I remember this CD’s initial release very clearly as it caused some ructions in our household. My father was anti Barbra from way back and my identical twin was observing the second coming. I was in my ‘I’m a classical flutist and conductor only’ stage, so my snobby teenage view was even more ridiculously exaggerated.
Funny how the years change opinions. This CD is a real beauty. Beauty of sound, of heart, and of inspiration. Backed by the Columbia Symphony Orchestra and with Sinatra’s main guy, the great Claus Ogerman providing the ‘arrangements’, Streisand imbues her unique sound upon each track while maintaining a vivid personality. Unlike the other route with Kiri, et al, trying to swing, rein in the vibrato, or trying a head tone for once, Streisand can sustain a line, uses delicate vibrato, and can support and hold a phrase longer than any popular singer. Most importantly, she loves the music, and it shows.

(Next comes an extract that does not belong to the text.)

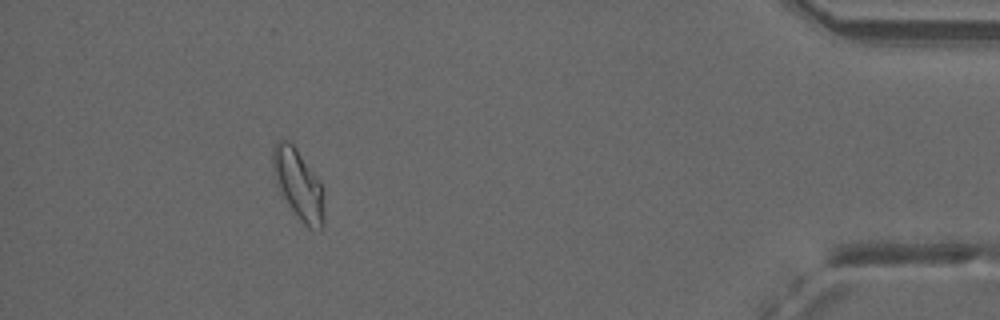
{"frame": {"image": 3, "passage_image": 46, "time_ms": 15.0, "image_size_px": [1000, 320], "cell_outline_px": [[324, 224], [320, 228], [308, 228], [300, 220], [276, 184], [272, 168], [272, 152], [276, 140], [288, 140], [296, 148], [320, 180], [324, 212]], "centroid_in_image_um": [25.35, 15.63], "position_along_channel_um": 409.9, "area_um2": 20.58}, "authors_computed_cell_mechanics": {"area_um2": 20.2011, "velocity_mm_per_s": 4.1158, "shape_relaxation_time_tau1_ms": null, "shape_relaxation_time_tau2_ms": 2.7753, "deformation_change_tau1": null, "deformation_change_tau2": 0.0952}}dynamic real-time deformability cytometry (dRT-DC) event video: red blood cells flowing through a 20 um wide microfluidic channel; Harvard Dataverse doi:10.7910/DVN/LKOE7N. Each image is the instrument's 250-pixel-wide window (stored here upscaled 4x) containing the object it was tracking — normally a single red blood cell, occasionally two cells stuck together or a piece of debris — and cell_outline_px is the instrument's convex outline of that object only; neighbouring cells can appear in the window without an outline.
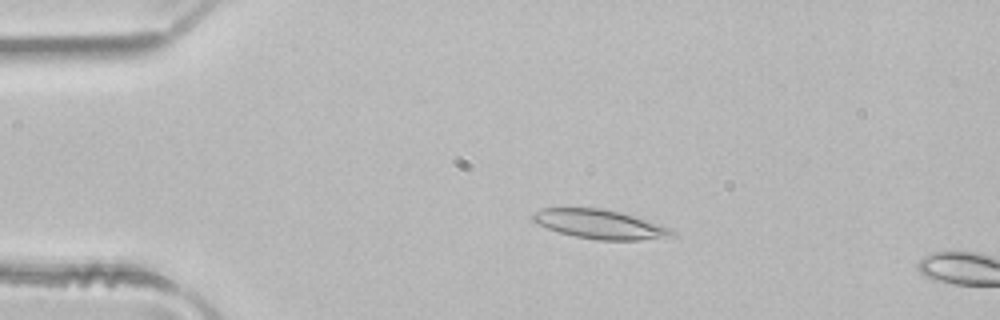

If you purchase this very fine remastering (still, lots of ’70s ’studio sound’, but very pleasant, nonetheless) expecting Christa Ludwig in Schubert and Wolf (it contains the first ever release of two additional tracks recorded during the original sessions but never available until now: Schubert’s An Sylvia and Auf dem Wasser zu singen), Kathleen Battle in Orff or Kiri in Canteloube, forget it. Go straight to the classical section. If you want to hear gorgeous music (listen first to Streisand’s beautiful vocalizing in Faure’s Pavane) sung from the heart with guts and good technique, then Babs is your man.
Seems, my brother was right all along.